Here, things are indeed cozy – though I hesitate to use the word “fire” while things in southern California have so much going on. I’m hoping that your part of Santa Barbara is in fact not being evacuated, and am sending many good thoughts.
We’ll see what happens, as far as writing – who knows what might present itself… Thank you so much for the sweet feedback. I’ll send a separate e-mail to catch up a little more!
Lots of love,
Shemaya
What a beautiful essay! Thanks for putting your thinking into words for all of us to share. I’ll miss all the travel and technique stories, but it is good to know that you’ll be enjoying Joy Bay as a swimmer. Is this, perhaps, a farewell to cruising, that might leave room for sailing a dinghy around Lobster Island every once in a while?
Hi Dave,
Who knows – quite a few stories, and a few technical odds and ends, still haven’t made it from the inside of my head to the blog. The boat tidbits might not be over yet!
As for the bay, one never knows. Shantyboats remain in mind. As does the hope of seeing you sail up to the float here.
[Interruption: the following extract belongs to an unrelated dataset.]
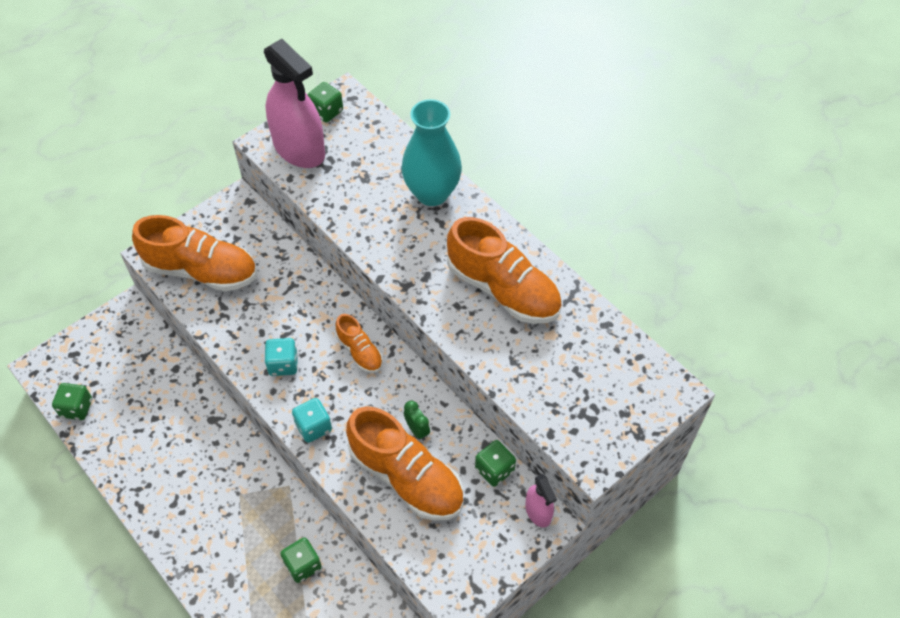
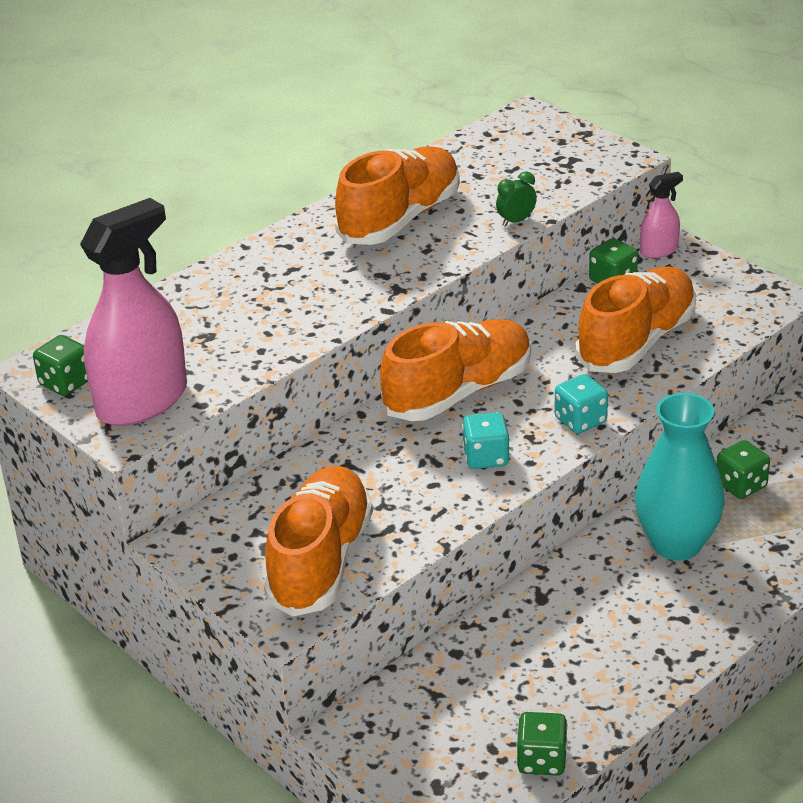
camera: 90 degrees left, 20 degrees down
orange shoe [336,314,383,373] -> orange shoe [380,319,531,421], size x1.95
turquoise vase [401,99,462,206] -> turquoise vase moved to [635,393,725,560]
green clock [404,401,430,441] -> green clock moved to [496,171,537,227]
I’ll be looking forward to summer!
With good wishes for a cozy winter,
S.
Shemaya, I can understand how you feel about staying ashore for a bit, and letting memories and thoughts of your sailing linger now and fulfill your being. As one who has spent some serious time on the ocean, not quite in the same way, I can still understand the reflection and urge to stay on solid ground. I also have seen quite a few individuals make decisions, time passes, and the longing and urge returns. I would recommend strongly that you let Auklet rest a bit, as it has a nice snug alcove to do so. She is a special vessel, one that so well meets your needs and best compromises, and she is ready and waiting should you be inspired to venture again. If some time passes and things stay grounded ashore, then you can decide the future. I think it best to let things stay “hoved to”, and look ahead a bit for the forecast.
In the interim, life close to home can be a good. The Pudgy can get you around and explore close by. We can also make some accommodations for some short cruises on some of our other vessels here on the bay.
Keep smiling,
Chubba
Hi Shemaya,
I love what you write:
“…it doesn’t feel like “I have lost my nerve and therefore I am ready to stop sailing.” That might be it, but it feels more like I have become ready to stop sailing, and therefore whatever magic that produced the nerve to do all the wild things I have done afloat has evaporated, along with that underlying, rather driven desire.”
When the magic comes upon us, we are enchanted; when it leaves us, how like emerging from under a spell, or a geas put upon us! As if awakening from a hundred years’ sleep with the memory of dreams beyond our waking life.
But the Taoist asks, “Am I a person, dreaming that I’m a butterfly? Or a butterfly, dreaming I’m a person?”
Sweet dreams, Sailor!
Love,
Dave Z
please don’t stop writing of things and your life.